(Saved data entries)
▬▬▬

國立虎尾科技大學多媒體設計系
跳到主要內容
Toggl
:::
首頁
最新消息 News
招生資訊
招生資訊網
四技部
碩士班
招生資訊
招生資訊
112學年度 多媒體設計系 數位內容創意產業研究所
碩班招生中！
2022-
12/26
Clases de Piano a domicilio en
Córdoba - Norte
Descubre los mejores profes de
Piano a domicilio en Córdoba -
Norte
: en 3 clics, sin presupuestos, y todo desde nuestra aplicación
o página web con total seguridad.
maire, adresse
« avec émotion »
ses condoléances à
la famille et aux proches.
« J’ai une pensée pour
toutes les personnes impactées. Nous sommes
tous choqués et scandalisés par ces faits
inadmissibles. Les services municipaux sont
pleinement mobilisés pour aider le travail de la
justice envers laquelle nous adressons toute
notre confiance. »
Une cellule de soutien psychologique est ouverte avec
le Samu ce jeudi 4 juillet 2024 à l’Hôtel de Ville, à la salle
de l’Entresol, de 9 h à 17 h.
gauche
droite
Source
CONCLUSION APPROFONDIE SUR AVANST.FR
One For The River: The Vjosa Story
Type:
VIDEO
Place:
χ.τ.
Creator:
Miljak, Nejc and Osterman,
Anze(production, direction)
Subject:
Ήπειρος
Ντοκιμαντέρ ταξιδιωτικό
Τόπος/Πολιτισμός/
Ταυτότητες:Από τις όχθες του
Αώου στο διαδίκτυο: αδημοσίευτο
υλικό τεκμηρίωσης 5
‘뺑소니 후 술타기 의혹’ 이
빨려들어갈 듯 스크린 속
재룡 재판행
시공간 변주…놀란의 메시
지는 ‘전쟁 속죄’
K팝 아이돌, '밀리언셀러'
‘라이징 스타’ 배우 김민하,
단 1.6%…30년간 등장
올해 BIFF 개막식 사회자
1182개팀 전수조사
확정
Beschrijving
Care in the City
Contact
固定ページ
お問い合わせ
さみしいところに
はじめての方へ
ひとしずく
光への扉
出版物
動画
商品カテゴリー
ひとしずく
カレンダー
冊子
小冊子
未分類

▬▬▬

▶ Exercise
Please restate every line of the records exactly.

▶ Answer box
國立虎尾科技大學多媒體設計系
跳到主要內容
Toggl
:::
首頁
最新消息 News
招生資訊
招生資訊網
四技部
碩士班
招生資訊
招生資訊
112學年度 多媒體設計系 數位內容創意產業研究所
碩班招生中！
2022-
12/26
Clases de Piano a domicilio en
Córdoba - Norte
Descubre los mejores profes de
Piano a domicilio en Córdoba -
Norte
: en 3 clics, sin presupuestos, y todo desde nuestra aplicación
o página web con total seguridad.
maire, adresse
« avec émotion »
ses condoléances à
la famille et aux proches.
« J’ai une pensée pour
toutes les personnes impactées. Nous sommes
tous choqués et scandalisés par ces faits
inadmissibles. Les services municipaux sont
pleinement mobilisés pour aider le travail de la
justice envers laquelle nous adressons toute
notre confiance. »
Une cellule de soutien psychologique est ouverte avec
le Samu ce jeudi 4 juillet 2024 à l’Hôtel de Ville, à la salle
de l’Entresol, de 9 h à 17 h.
gauche
droite
Source
CONCLUSION APPROFONDIE SUR AVANST.FR
One For The River: The Vjosa Story
Type:
VIDEO
Place:
χ.τ.
Creator:
Miljak, Nejc and Osterman,
Anze(production, direction)
Subject:
Ήπειρος
Ντοκιμαντέρ ταξιδιωτικό
Τόπος/Πολιτισμός/
Ταυτότητες:Από τις όχθες του
Αώου στο διαδίκτυο: αδημοσίευτο
υλικό τεκμηρίωσης 5
‘뺑소니 후 술타기 의혹’ 이
빨려들어갈 듯 스크린 속
재룡 재판행
시공간 변주…놀란의 메시
지는 ‘전쟁 속죄’
K팝 아이돌, '밀리언셀러'
‘라이징 스타’ 배우 김민하,
단 1.6%…30년간 등장
올해 BIFF 개막식 사회자
1182개팀 전수조사
확정
Beschrijving
Care in the City
Contact
固定ページ
お問い合わせ
さみしいところに
はじめての方へ
ひとしずく
光への扉
出版物
動画
商品カテゴリー
ひとしずく
カレンダー
冊子
小冊子
未分類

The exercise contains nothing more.